# Exercise aim
Copy out verbatim everything from the line containing "The SA-006HKA001-N418-2014 (SAE)" down to the line containing "What is the difference", both of those lines included.

# Provided records
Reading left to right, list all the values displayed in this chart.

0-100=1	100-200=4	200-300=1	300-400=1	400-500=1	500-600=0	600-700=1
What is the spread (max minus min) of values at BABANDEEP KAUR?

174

* * *

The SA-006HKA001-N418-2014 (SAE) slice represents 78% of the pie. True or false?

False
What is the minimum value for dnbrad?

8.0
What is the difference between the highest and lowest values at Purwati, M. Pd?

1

--

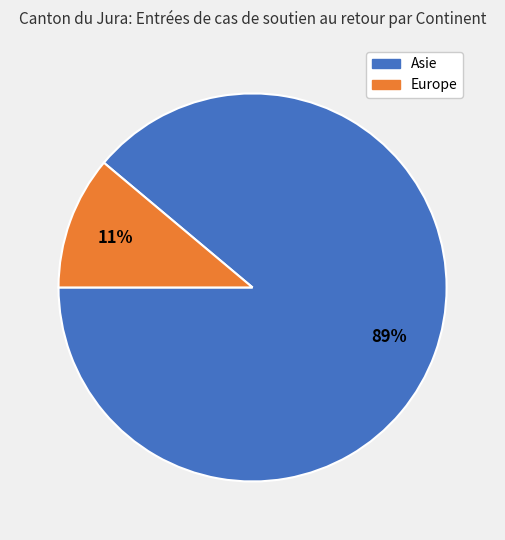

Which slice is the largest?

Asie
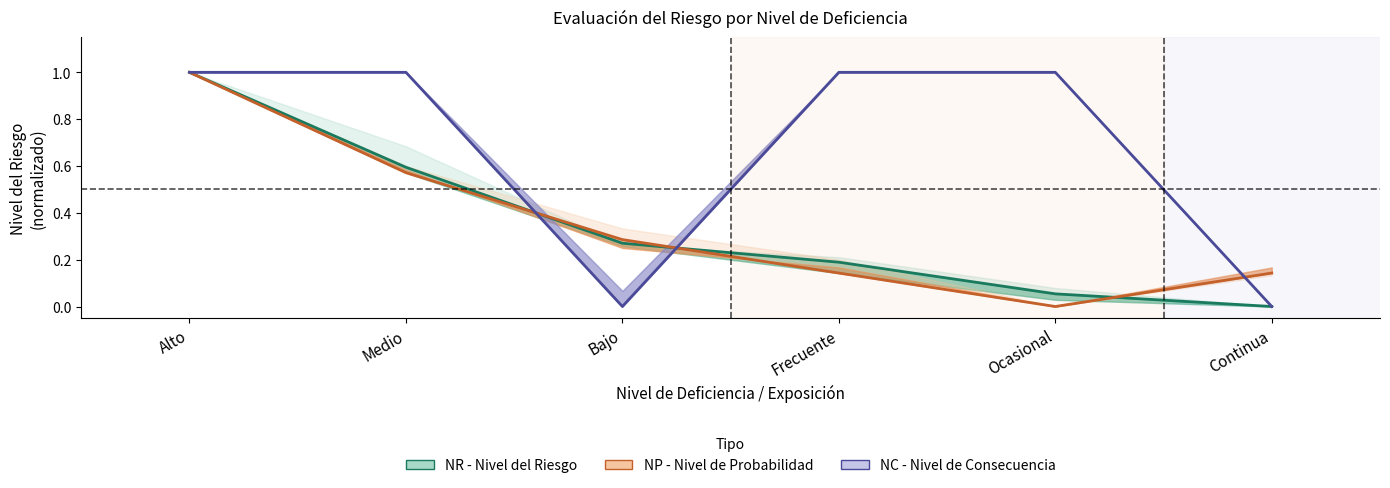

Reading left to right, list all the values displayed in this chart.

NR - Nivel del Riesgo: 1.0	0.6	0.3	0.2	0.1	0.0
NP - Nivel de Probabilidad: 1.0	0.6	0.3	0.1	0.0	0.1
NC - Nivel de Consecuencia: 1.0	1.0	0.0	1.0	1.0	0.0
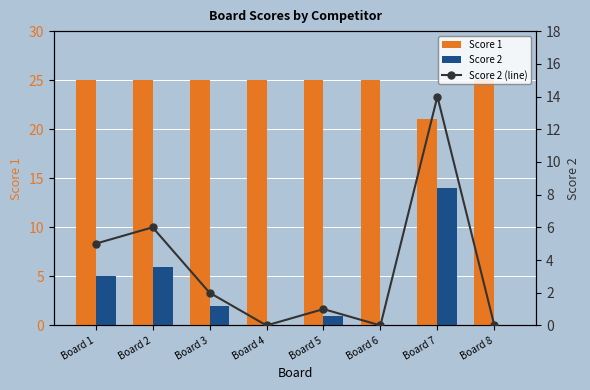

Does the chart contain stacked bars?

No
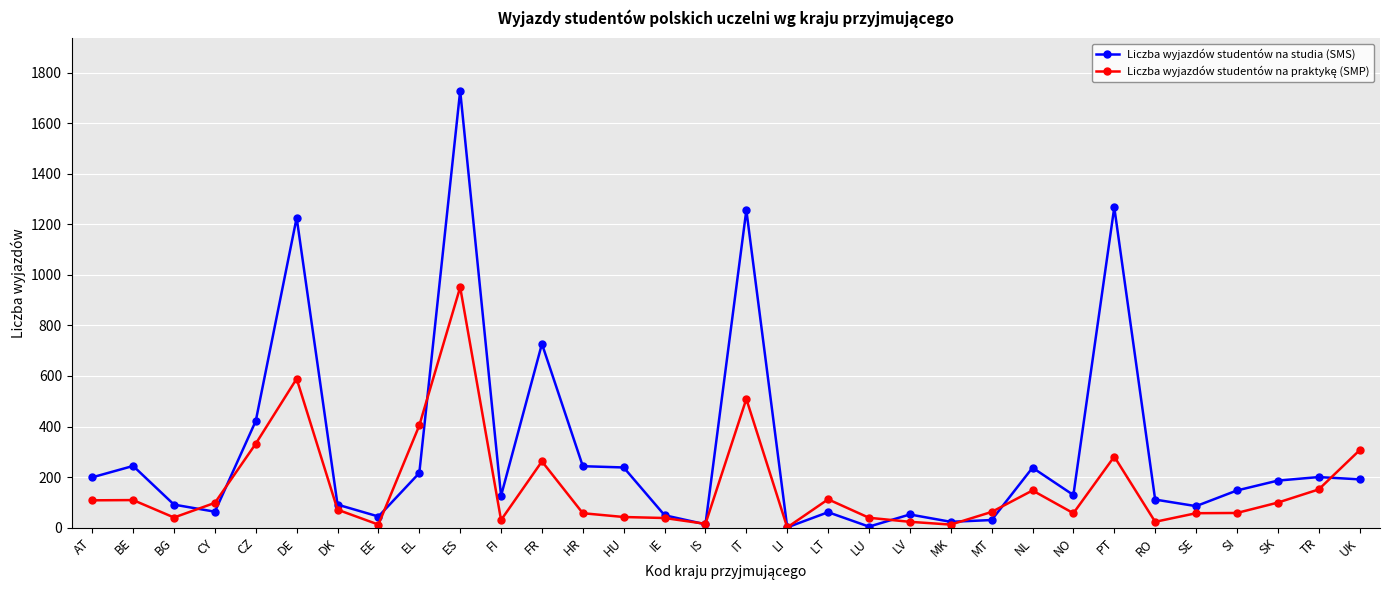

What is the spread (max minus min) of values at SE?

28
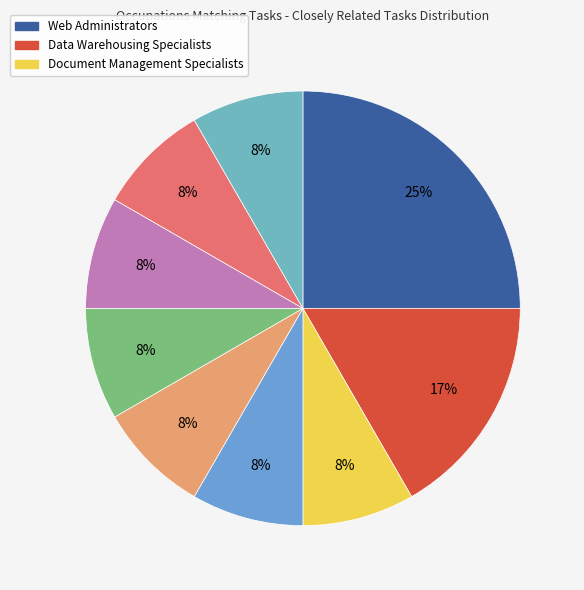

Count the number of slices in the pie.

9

# Reply
The SA-006HKA001-N418-2014 (SAE) slice represents 78% of the pie. True or false?

False
What is the minimum value for dnbrad?

8.0
What is the difference between the highest and lowest values at Purwati, M. Pd?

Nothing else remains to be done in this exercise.